EXERCISE OBJECTIVE:
Which of the lines below mention the word "middle"? Pull each one out.
___ TASK DATA ___
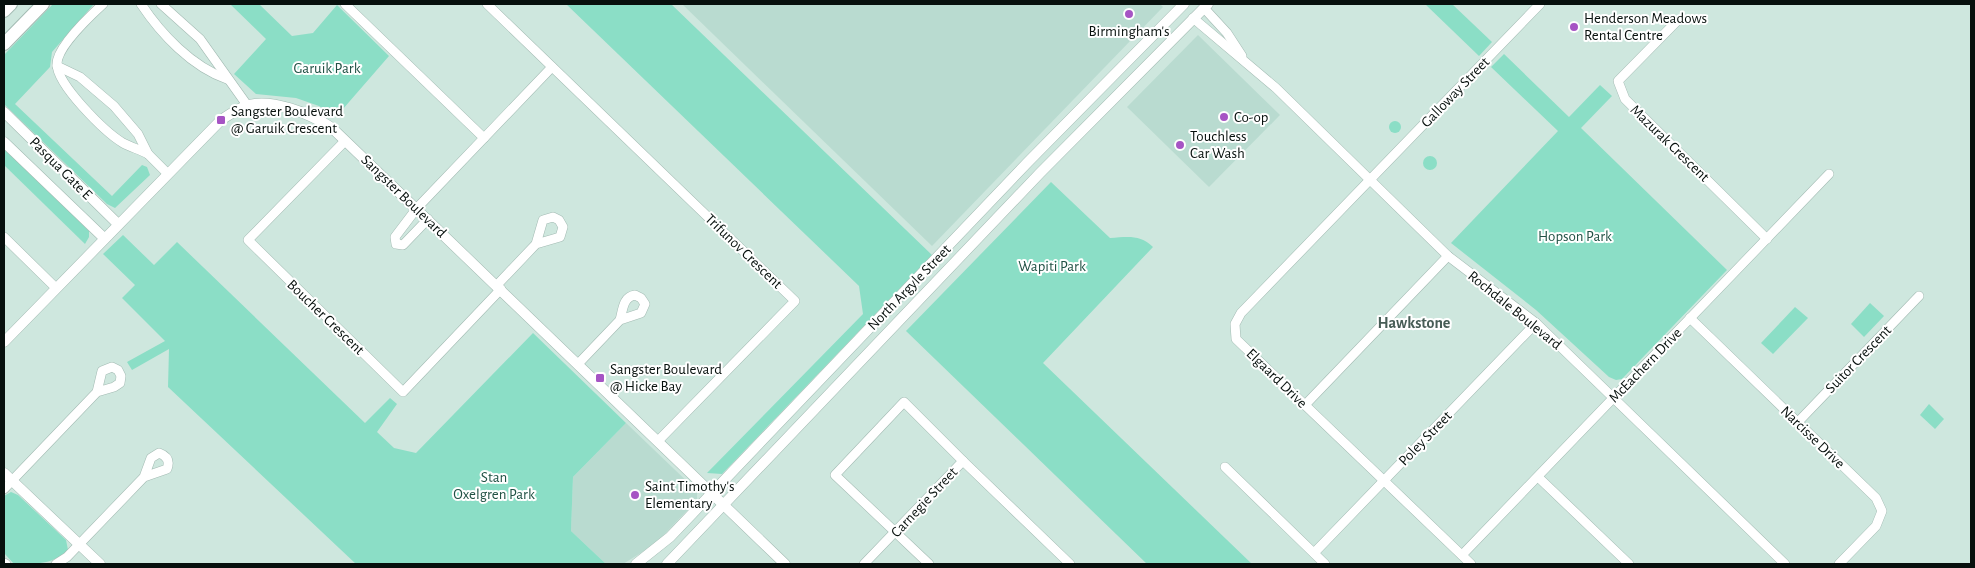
<svg xmlns="http://www.w3.org/2000/svg" width="1975" height="568" font-family="'Alegreya Sans',sans-serif">
<style>
.built{fill:#b9dbd0}
.green{fill:#8bdec6}
.lines{fill:none;stroke-linecap:round;stroke-linejoin:round}
.minor-casing{stroke:#a3bbb3;stroke-width:10}
.tertiary-casing{stroke:#a3bbb3;stroke-width:11}
.secondary-casing{stroke:#a3bbb3;stroke-width:14}
.minor{stroke:#fff;stroke-width:9}
.tertiary{stroke:#fff;stroke-width:10}
.secondary{stroke:#fff;stroke-width:12}
.poi-dot{fill:#a654c4;stroke:#fff;stroke-width:2}
.labels{text-anchor:middle;stroke-width:4;stroke-linejoin:round;paint-order:stroke}
.poi-label{font-size:15px;fill:#07100d;stroke:#fff;text-anchor:start}
.park-label{font-size:15px;fill:#215245;stroke:#fff}
.street-label{font-size:15px;fill:#07100d;stroke:#fff}
.neighbourhood-label{font-size:16px;font-weight:bold;fill:#475d56;stroke:#fff}
</style>
<rect width="100%" height="100%" fill="#cee7de"/>
<g class="built">
<polygon points="682,4 1160,4 1163,7 932,246"/>
<polygon points="1198,35 1280,115 1209,187 1127,107"/>
<polygon points="626,423 697,491 697,500 655,544 623,564 606,564 571,531 573,477"/>
</g>
<g class="green">
<polygon points="53,4 94,4 52,52 50,67 15,104 112,196 142,165 147,167 150,175 115,208 107,204 4,104 4,55"/>
<polygon points="230,4 260,5 292,36 313,33 337,5 389,56 336,117 319,106 296,98 256,94 234,74 266,39"/>
<polygon points="566,4 671,4 932,255 722,474 707,473 863,314 859,286"/>
<polygon points="1425,4 1452,4 1492,42 1479,56"/>
<polygon points="1504,54 1569,117 1600,85 1612,96 1581,128 1727,270 1622,379 1616,380 1609,377 1536,310 1451,243 1558,131 1491,67"/>
<circle cx="1395" cy="127" r="6"/>
<polygon points="4,147 89,231 89,237 85,244 4,165"/>
<circle cx="1430" cy="163" r="7"/>
<path d="M1051,182L1110,238C1127,237 1140,234 1153,247L1043,363L1252,564H1147L906,331Z"/>
<polygon points="123,235 154,265 177,242 365,423 390,398 397,404 377,432 394,448 416,453 533,333 626,423 573,477 571,531 606,564 356,564 168,387 169,349 132,370 127,362 165,341 122,298 135,285 103,254"/>
<polygon points="1870,303 1884,316 1864,337 1851,324"/>
<polygon points="1795,307 1808,318 1773,354 1761,343"/>
<polygon points="1929,404 1944,419 1935,429 1920,415"/>
<path d="M11,492L18,495L66,540L68,550C52,565 36,564 14,564L4,553V496Z"/>
</g>
<g class="lines">
<defs>
<g id="minor">
<path d="M103,4C91,15 57,47 57,64C57,85 105,132 123,143C131,147 140,150 148,154"/>
<path d="M141,4C161,34 192,67 227,79"/>
<polyline points="161,4 200,39 247,105"/>
<polyline points="345,4 484,138"/>
<polyline points="487,4 795,301 658,441"/>
<polyline points="1204,8 1227,33 1242,56"/>
<polyline points="1193,18 1276,88 1448,256 1536,323 1785,564"/>
<polyline points="1677,21 1618,81 1625,99 1767,239"/>
<polyline points="57,66 80,77 114,106 138,134 148,154 167,173"/>
<polyline points="345,141 248,240 403,392 501,289"/>
<polyline points="428,219 403,245 396,244 395,237 417,208 552,67"/>
<polyline points="4,237 56,288"/>
<polyline points="497,285 536,244 543,220 553,217 559,220 563,227 560,237 536,244"/>
<polyline points="1690,318 1876,498 1882,511 1876,526 1839,564"/>
<path d="M578,364L620,320L641,313L645,304L641,298L635,295C623,297 623,309 620,320"/>
<polyline points="1305,405 1448,256"/>
<polyline points="1798,422 1919,296"/>
<polyline points="1225,467 1325,564"/>
<polyline points="1538,477 1629,564"/>
<polyline points="4,489 97,392 102,371 112,367 118,370 121,376 120,383 114,387 97,392"/>
<polyline points="1314,553 1536,323"/>
<polyline points="1462,555 1829,174"/>
<polyline points="4,563 6,564"/>
<path d="M56,564L67,557L144,477L151,458L159,453C167,456 170,461 167,469L144,477"/>
<polyline points="864,564 963,461 1070,564"/>
<polyline points="929,564 835,475 904,402 963,461"/>
<polyline points="1471,564 1236,339 1235,324 1241,313 1540,4"/>
</g>
<g id="tertiary">
<polyline points="4,112 118,224"/>
<polyline points="4,142 104,238"/>
<path d="M4,342L221,120C229,115 237,109 246,106C270,97 311,114 332,128L785,564"/>
<polyline points="4,473 100,564"/>
<polyline points="636,564 670,537 1028,162 1184,4"/>
<polyline points="667,564 1040,173 1208,4"/>
</g>
<g id="secondary">
<polyline points="4,11 11,4"/>
<polyline points="4,44 43,4"/>
</g>
</defs>
<use href="#minor" class="minor-casing"/>
<use href="#tertiary" class="tertiary-casing"/>
<use href="#secondary" class="secondary-casing"/>
<use href="#minor" class="minor"/>
<use href="#tertiary" class="tertiary"/>
<use href="#secondary" class="secondary"/>
</g>
<g class="poi-dot">
<circle cx="1129" cy="14" r="5"/>
<circle cx="1574" cy="27" r="5"/>
<circle cx="1224" cy="117" r="5"/>
<rect x="216" y="115" width="10" height="10" rx="2.5"/>
<circle cx="1180" cy="145" r="5"/>
<rect x="595" y="373" width="10" height="10" rx="2.5"/>
<circle cx="635" cy="495" r="5"/>
</g>
<g class="labels">
<g class="poi-label">
<text x="1584" y="23">Henderson Meadows<tspan x="1584" dy="17">Rental Centre</tspan></text>
<text x="1129" y="36" text-anchor="middle">Birmingham's</text>
<text x="231" y="116">Sangster Boulevard<tspan x="231" dy="17">@ Garuik Crescent</tspan></text>
<text x="1234" y="122">Co-op</text>
<text x="1190" y="141">Touchless<tspan x="1190" dy="17">Car Wash</tspan></text>
<text x="610" y="374">Sangster Boulevard<tspan x="610" dy="17">@ Hicke Bay</tspan></text>
<text x="645" y="491">Saint Timothy's<tspan x="645" dy="17">Elementary</tspan></text>
</g>
<g class="park-label">
<text x="327" y="73">Garuik Park</text>
<text x="1575" y="241">Hopson Park</text>
<text x="1052" y="271">Wapiti Park</text>
<text x="494" y="482">Stan<tspan x="494" dy="17">Oxelgren Park</tspan></text>
</g>
<g class="street-label">
<text transform="translate(1455 92) rotate(-46)" y="5">Galloway Street</text>
<text transform="translate(1670 143) rotate(44)" y="5">Mazurak Crescent</text>
<text transform="translate(61 168) rotate(45)" y="5">Pasqua Gate E</text>
<text transform="translate(404 196) rotate(44)" y="5">Sangster Boulevard</text>
<text transform="translate(744 251) rotate(44)" y="5">Trifunov Crescent</text>
<text transform="translate(909 287) rotate(-46)" y="5">North Argyle Street</text>
<text transform="translate(1515 310) rotate(39)" y="5">Rochdale Boulevard</text>
<text transform="translate(326 317) rotate(44)" y="5">Boucher Crescent</text>
<text transform="translate(1858 359) rotate(-46)" y="5">Suitor Crescent</text>
<text transform="translate(1645 365) rotate(-46)" y="5">McEachern Drive</text>
<text transform="translate(1277 378) rotate(44)" y="5">Elgaard Drive</text>
<text transform="translate(1813 437) rotate(44)" y="5">Narcisse Drive</text>
<text transform="translate(1425 438) rotate(-46)" y="5">Poley Street</text>
<text transform="translate(924 502) rotate(-47)" y="5">Carnegie Street</text>
</g>
<g class="neighbourhood-label">
<text x="1414" y="328">Hawkstone</text>
</g>
</g>
<rect width="1975" height="568" fill="none" stroke="#07100d" stroke-width="10"/>
</svg>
___
TASK OUTPUT:
.labels{text-anchor:middle;stroke-width:4;stroke-linejoin:round;paint-order:stroke}
<text x="1129" y="36" text-anchor="middle">Birmingham's</text>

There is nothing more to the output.